Katheryn Labosky on March 9th, 2007 at 9:17 am
Just cruising and found this topic.
Have to agree wholeheartedly with Willie and others above.
There seem to be no real business principles and concepts taught. I can’t speak from experience, just from ‘third-party exposure’ but I’ve dealt with many MLMers, and overall I would describe their business basics knowledge as ‘weak.’
Although it’s great to have a positive mindset and a positive outlook, which does seem to be taught, and which many of my own clients focus on, this has to be combined with real practical business skill sets.

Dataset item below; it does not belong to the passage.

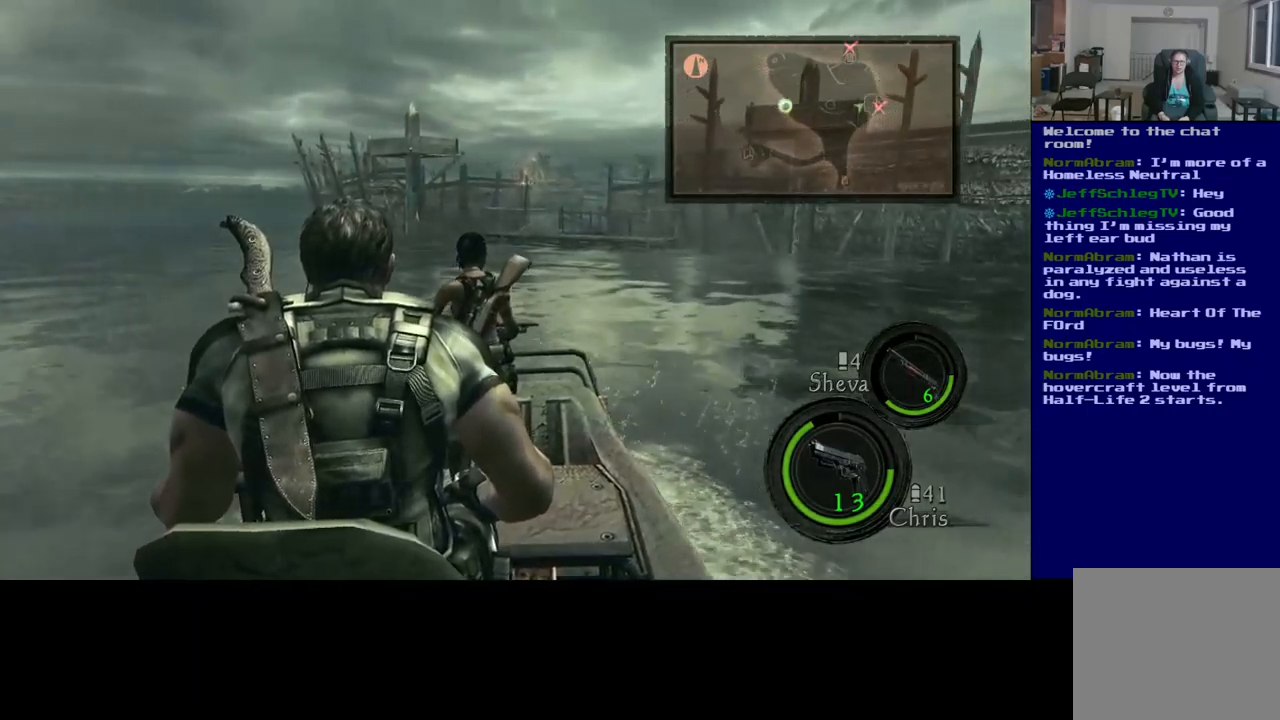
{"buttons": ["R2"], "left_stick": "center", "right_stick": "center", "events": []}
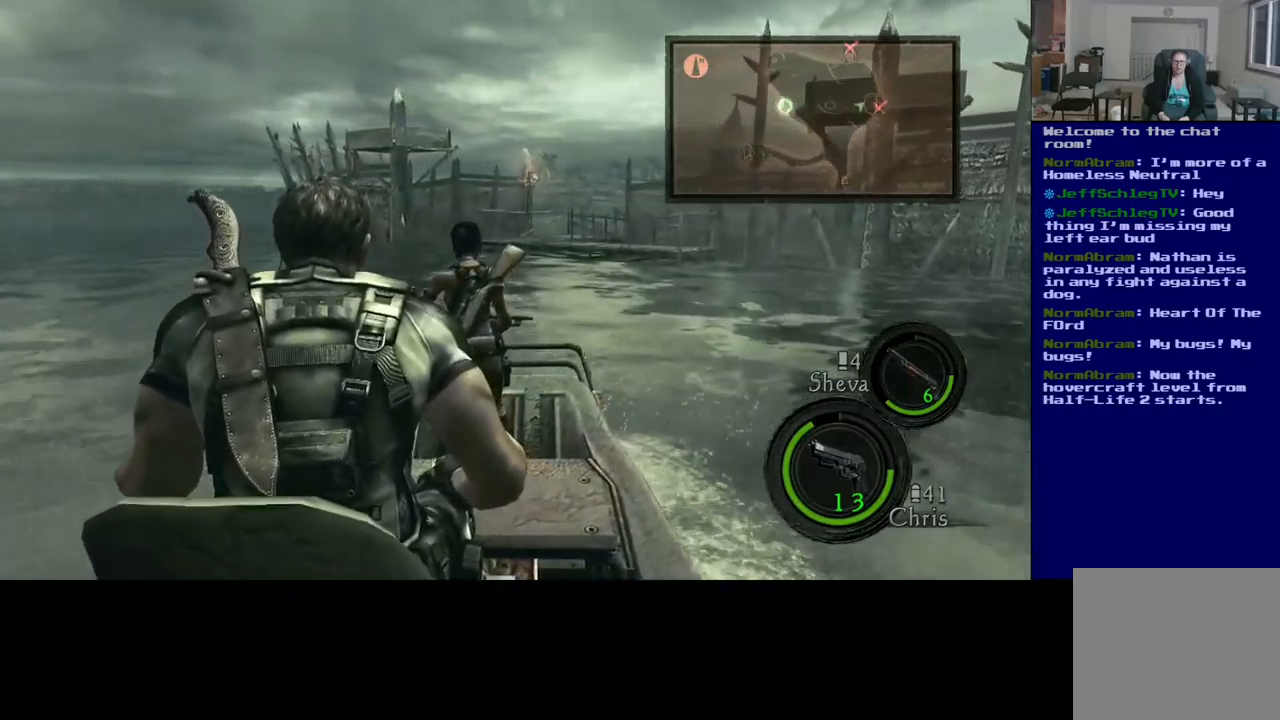
{"buttons": [], "left_stick": "center", "right_stick": "center", "events": [[133, "left_stick", "right"], [367, "left_stick", "center"], [417, "R2", "up"]]}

Many that join an MLM business do not seem to know how to generate leads, how to follow up, or even how to close a sale. And if you can’t close a sale, well, you are ‘nowhere’ in business, any business not just MLM businesses.
I do understand that this is a business model built on the theory that it is for ‘everyman’ (or woman) and that’s a great theory. But every man or woman does not necessarily come complete with an intuitive knowledge of sales or the sales process.
Thereby the ‘freaking out’ threshold is reached, as many don’t know when to stop selling or even (and I HAVE seen this personally) when they’ve made the sale and need to stop talking.